Naive questions re hard-linking repositories

Robert Collins robertc at robertcollins.net
Wed Apr 15 08:02:03 BST 2009


On Wed, 2009-04-15 at 16:22 +1000, Martin Pool wrote:
> 2009/4/15 Ian Clatworthy <ian.clatworthy at canonical.com>:
> > Given it takes ~ 4 minutes to branch Emacs outside a shared repo
> > and 6 seconds to branch within one, I'd like to better understand
> > why we don't just hard link the .bzr/repository directory when
> > conditions permit it, e.g. both source and target branch are local
> > and on the same filesystem say.
..
> However, we could plausibly hardlink the pack files within it.

We could, except on Windows where hardlinking is less often supported,
and the GUI environment doesn't understand the at all.

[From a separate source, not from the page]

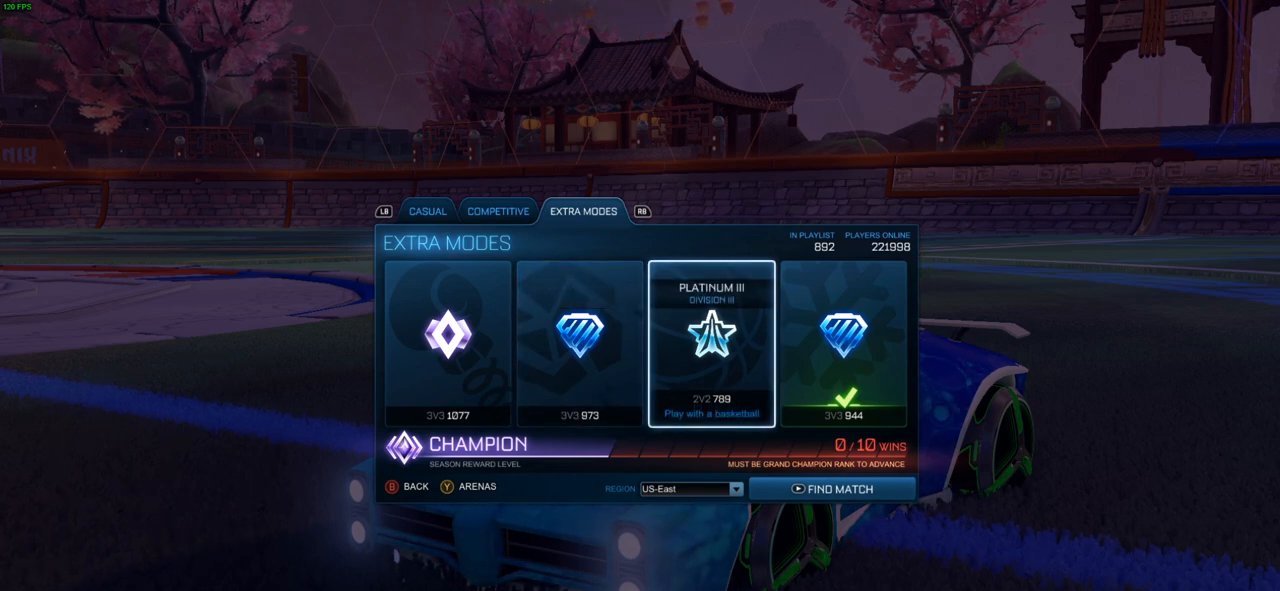
{"buttons": [], "left_stick": "center", "right_stick": "center", "events": []}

> I think we need to look at this at several levels (in descending order):
> 
> 1- how does "I want a new branch and working area" map into the bzr
> model, and in particular does it create a new repository and copy the
> data, or make a stacked branch, or something else?
>
> 2- if you are copying all (or most) of a repository's content locally,
> should you walk the whole graph and transfer the data semantically, or
> should you just copy the repository's packed-up form similar to cp -r?

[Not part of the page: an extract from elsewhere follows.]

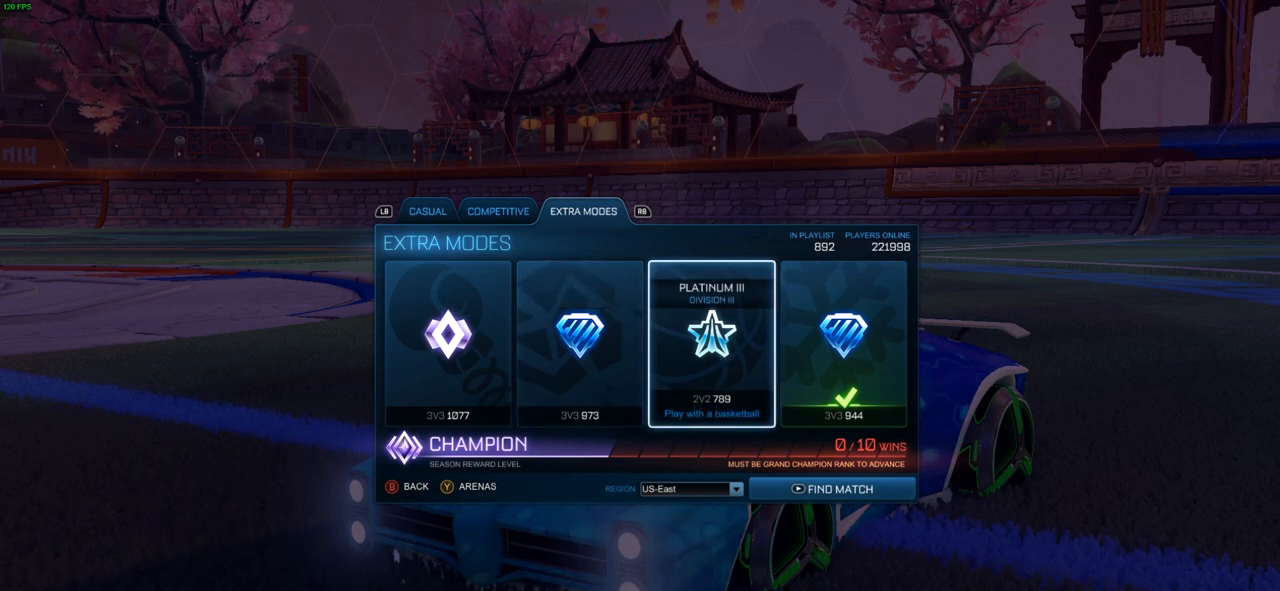
{"buttons": [], "left_stick": "center", "right_stick": "center", "events": []}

I'm really against skipping reading the content; we don't know the
providence of a local repo: it might have been gotten out of a tarball,
or a damaged disk.

> 3- if you're copying the repository just as a bunch of files should
> you in fact make hard links rather than copying it.
> 
> The top level possibly gives the bigger win, but the bottom ones are
> arguably easier to change and more the topic of your mail.
> 
> I think it would be reasonable to have local branch just hardlink all
> the pack files and make a new repository.  We would still want an
> option, maybe --precise, that walks over the graph, validates it and
> copies only what's strictly needed, but that need not be the default.
> If they can't be hardlinked (eg because of a filesystem limit) then
> you could just copy them.  So the lower bar time for these should be
> the time to do 'cp -r' or 'cp -rl' of the repository directories, plus
> building the tree.
> 
> This has some disadvantages compared to having a shared repository,
> because they're only sharing storage at one point in time: once they
> start to diverge or if one of them is repacked, they'll start using
> more disk space.  Still, it will have saved space at that one
> particular point in time, and future access should be no slower than
> it would be.

It will be suprising to people when the first repack operation happens,
or if they run 'bzr pack'. It's much more efficient to be using a shared
repo, and I think focusing on that is a better way to address the
issues.

> It would take a little care to do this in a clean way, and it would
> mean there's another code path by which data is copied between
> repositories, therefore the possibility for more testing or different
> bugs, but the improvement is potentially quite large.  Unless someone
> else sees a problem you could try to do a patch for it.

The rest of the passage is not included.